Rotations - Additional Information

  • Orthopaedic Trauma

    History of the rotation

    Our trauma orthopaedic service is one of the best in the nation. It has a well-deserved reputation for excellence. In 1966, the University of Washington assumed control of the King County Medical Center, which then became Harborview Medical Center. Donald Gunn, M.D. was the Chief of Orthopaedics at Harborview Medical Center in 1968-9, and Sigvard T. Hansen, Jr., M.D. was the Chief Resident in Orthopaedic Surgery.   In 1971, Dr. Hansen visited Gerhardt Kuntscher and learned advanced techniques of medullary nailing. He was involved in the early North American AO/ASIF development and, in particular, worked with Hans Willenegger. In 1972, Dr. Hansen became Chief of Orthopaedics at Harborview Medical Center and established the roots of aggressive management of long bone and pelvic fractures. In 1973 Drs. Clawson and Hansen attended the AO Course in Davos, Switzerland. Thereafter, stable fixation became the treatment of choice at Harborview. Dr. Robert A. Winquist began his six year Harborview tenure in 1974. He gained extensive clinical experience with closed medullary nailing of femur fractures, as well as open reduction and internal fixation of metaphyseal and articular fractures.

    About the rotation

    The trauma rotation offers an excellent experience under the supervision of fellowship-trained faculty including: Christopher H. Allan, M.D., David P. Barei, M.D., Daphne M. Beingessner, M.D., Carlo Bellabarba, M.D., Stephen K. Benirschke, M.D., Richard J. Bransford, M.D., Douglas Hanel, M.D., Robert P. Dunbar Jr., M.D., Reza Firoozabadi, M.D., Sigvard T. Hansen Jr., M.D., M. Bradford Henley, M.D., Conor P. Kleweno, M.D., Sean E. Nork, M.D., H. Claude Sagi, M.D., Bruce J. Sangeorzan, M.D., Douglas G. Smith, M.D., and Lisa A. Taitsman, M.D.

    R2s rotate through three six-week blocks on each of the three orthopaedic trauma teams at Harborview where they take primary call in the ER. This is truly a rite of passage. It is here that one perfects such skills as reducing fractures and dislocations, applying skeletal traction, and splinting. One also learns how to work efficiently with attention to detail, in even the most demanding of circumstances. Interns and nurse practitioners help complete the day to day work on the floor, however, it is the R2s responsibility to take a leadership role by knowing the events and plans for each of the patients on the floor.

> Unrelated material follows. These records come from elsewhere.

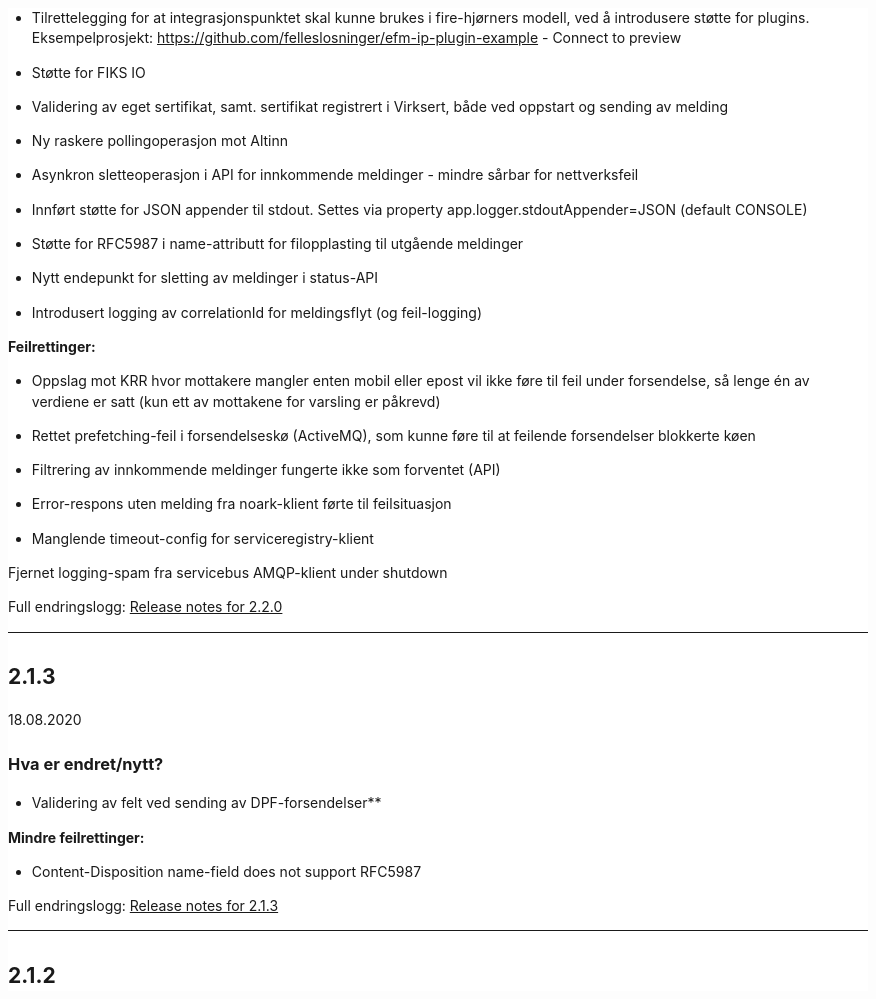 - Tilrettelegging for at integrasjonspunktet skal kunne brukes i fire-hjørners modell, ved å introdusere støtte for plugins. Eksempelprosjekt: https://github.com/felleslosninger/efm-ip-plugin-example - Connect to preview

- Støtte for FIKS IO

- Validering av eget sertifikat, samt. sertifikat registrert i Virksert, både ved oppstart og sending av melding

- Ny raskere pollingoperasjon mot Altinn

- Asynkron sletteoperasjon i API for innkommende meldinger - mindre sårbar for nettverksfeil

- Innført støtte for JSON appender til stdout. Settes via property app.logger.stdoutAppender=JSON (default CONSOLE)

- Støtte for RFC5987 i name-attributt for filopplasting til utgående meldinger

- Nytt endepunkt for sletting av meldinger i status-API

- Introdusert logging av correlationId for meldingsflyt (og feil-logging)

**Feilrettinger:**

- Oppslag mot KRR hvor mottakere mangler enten mobil eller epost vil ikke føre til feil under forsendelse, så lenge én av verdiene er satt (kun ett av mottakene for varsling er påkrevd)

- Rettet prefetching-feil i forsendelseskø (ActiveMQ), som kunne føre til at feilende forsendelser blokkerte køen

- Filtrering av innkommende meldinger fungerte ikke som forventet (API)

- Error-respons uten melding fra noark-klient førte til feilsituasjon

- Manglende timeout-config for serviceregistry-klient

Fjernet logging-spam fra servicebus AMQP-klient under shutdown

Full endringslogg: [Release notes for 2.2.0](https://difino.atlassian.net/secure/ReleaseNote.jspa?projectId=10000&version=10196)

---

## 2.1.3

18.08.2020

### Hva er endret/nytt?

- Validering av felt ved sending av DPF-forsendelser\*\*

**Mindre feilrettinger:**

- Content-Disposition name-field does not support RFC5987

Full endringslogg: [Release notes for 2.1.3](https://difino.atlassian.net/secure/ReleaseNote.jspa?projectId=10000&version=10191)

---

## 2.1.2
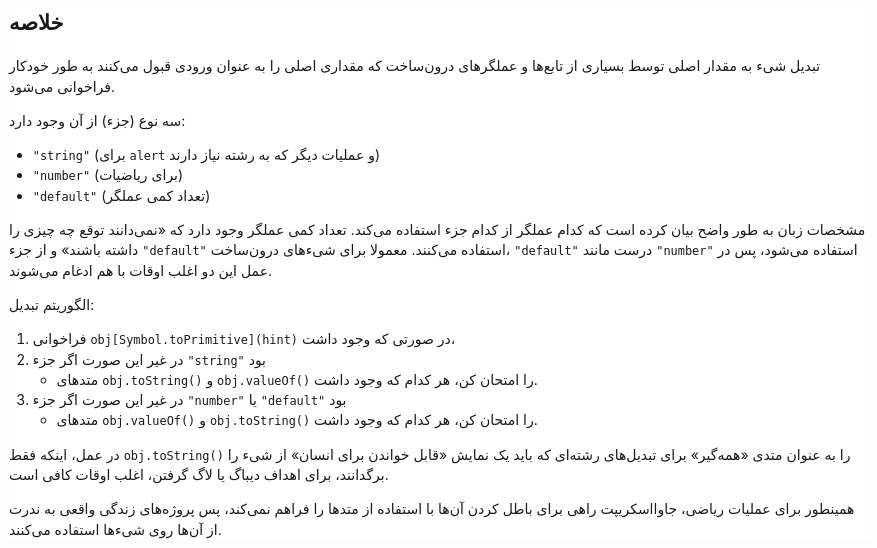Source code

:## خلاصه

تبدیل شیء به مقدار اصلی توسط بسیاری از تابع‌ها و عملگرهای درون‌ساخت که مقداری اصلی را به عنوان ورودی قبول می‌کنند به طور خودکار فراخوانی می‌شود.

سه نوع (جزء) از آن وجود دارد:
- `"string"` (برای `alert` و عملیات دیگر که به رشته نیاز دارند)
- `"number"` (برای ریاضیات)
- `"default"` (تعداد کمی عملگر)

مشخصات زبان به طور واضح بیان کرده است که کدام عملگر از کدام جزء استفاده می‌کند. تعداد کمی عملگر وجود دارد که «نمی‌دانند توقع چه چیزی را داشته باشند» و از جزء `"default"` استفاده می‌کنند. معمولا برای شیءهای درون‌ساخت، `"default"` درست مانند `"number"` استفاده می‌شود، پس در عمل این دو اغلب اوقات با هم ادغام می‌شوند.

الگوریتم تبدیل:

1. فراخوانی `obj[Symbol.toPrimitive](hint)` در صورتی که وجود داشت،
2. در غیر این صورت اگر جزء `"string"` بود
    - متدهای `obj.toString()` و `obj.valueOf()` را امتحان کن، هر کدام که وجود داشت.
3. در غیر این صورت اگر جزء `"number"` یا `"default"` بود
    - متدهای `obj.valueOf()` و `obj.toString()` را امتحان کن، هر کدام که وجود داشت.

در عمل، اینکه فقط `obj.toString()` را به عنوان متدی «همه‌گیر» برای تبدیل‌های رشته‌ای که باید یک نمایش «قابل خواندن برای انسان» از شیء را برگدانند، برای اهداف دیباگ یا لاگ گرفتن، اغلب اوقات کافی است.

همینطور برای عملیات ریاضی، جاوااسکریپت راهی برای باطل کردن آن‌ها با استفاده از متدها را فراهم نمی‌کند، پس پروژه‌های زندگی واقعی به ندرت از آن‌ها روی شیءها استفاده می‌کنند.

    The R5s return to the HMC trauma rotation acting as chief during two eight-week blocks. In addition, they spend an eight-week block as the night float chief. There is also time for research during this rotation.

    Goals & Objectives

    The goals are to teach the essentials of orthopaedic trauma relevant to a general orthopaedic practice as well as the foundation for fellowship training.

    On the trauma services at Harborview, R2s learn: injury patterns and classification schemes of fractures; how to prioritize the treatment of patient injuries; and gain an understanding of the management algorithms for straightforward to complex trauma. There are four morning teaching conferences each week for both residents and attendings. In addition, traumatology teaching rounds are held weekly.

    When R5s return to Harborview as a chief, they are responsible for learning the nonoperative and operative management of orthopaedic trauma. In addition, it is their duty to educate the juniors.

    Harborview Medical Center is a very special place for residents. The excellent support provided by the faculty and staff, the challenging cases, and heavy work load make it an ideal place to learn orthopaedic trauma.

  • Rheumatology

    About the Rotation

    Rheumatoid Arthritis

    Residents spend one month on this service working with Gregory C. Gardner, M.D. at the UW Bone and Joint Clinic and with Mary Bach, M.D. at the VA Puget Sound.

    Goals & Objectives

    To learn the spectrum of rheumatologic diseases including osteoarthritis, rheumatoid arthritis, lupus, the spondyloarthropathies, and gout under the excellent teaching and direction of Dr. Gardner. Residents learn to diagnose and manage rheumatologic diseases by perfecting their history and physical exam skills. They also learn how to perform an arthrocentesis of multiple joints in the clinical setting.